Remarkable growth and good advice
Taken as a whole, the growth in these young people (and frankly all of the kids in the Middle School!) has been remarkable. It is good to remember that this happened little by little. It was not overnight that our Eighth Graders woke up and said, “Huh! That’s strange. I am taller than Mr. W-T.” No, that happened inch by inch over three years, just as their maturity as writers, readers, problem solvers, and collaborators happened over time. Still, just like compound interest, when added together, these small steps forward (and up!) are game-changers in the lives of our young people.
At Continuation, I had a chance to pass on a few last tidbits of advice for the class. I encouraged our students to remember the messages shared by three speakers whom we had at various Town Meetings and from Madeleine Albright, our former Secretary of State.
From Vishavjit Singh, the Sikh Captain America, we learned not to limit ourselves to what others believe about us.
From Enyi Jama, a recent refugee from Somalia, we learned never to let obstacles stand in the way of accomplishing important goals.
From Stu Cabe, we learned to behave like “Big Elephants,” by doing the right thing whenever we can.
And, and from Madeleine Albright, we learned to share our many talents with the world to make it a better place.
I truly believe that this Eighth Grade class overcame obstacles few other grades have faced. They came together as a class, shared their good nature, and are ready for their next challenges.
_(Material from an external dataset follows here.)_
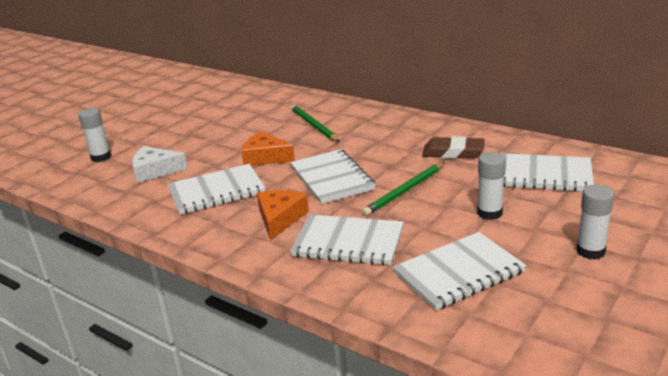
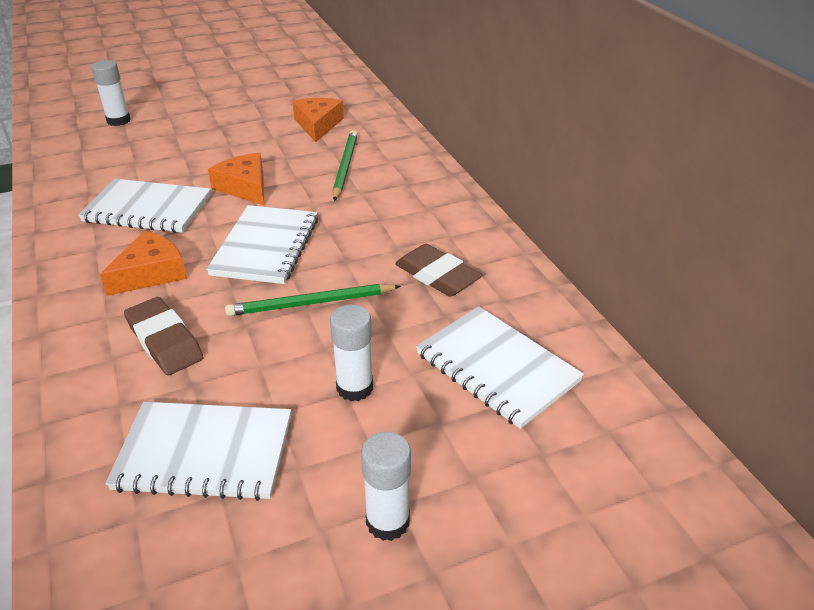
camera: 30 degrees right, 10 degrees up
(155, 171) = (135, 157): white cheese -> none
(258, 112) = (318, 125): none -> orange cheese
(348, 242) = (164, 341): white notebook -> brown eraser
For the teachers, the onset of summer provides a well-earned respite to refuel and recharge. Each of us will take time to reflect on what worked well this year and what we believe we can improve and retool for the fall. This might be the creation of a new unit or the improvement of one that is tried and true.
In all cases, our goal will be to create a unique and ever-evolving set of experiences in the art studios, classrooms, and athletic fields that will positively shape next year’s Middle School students. If we do it right, little by little, our students will become a bit more resilient, a touch more empathetic, a tad better at one skill after another, until, all at once, like butterflies emerging from a chrysalis, we will again be amazed in early June when they walk across the stage and continue on to high school.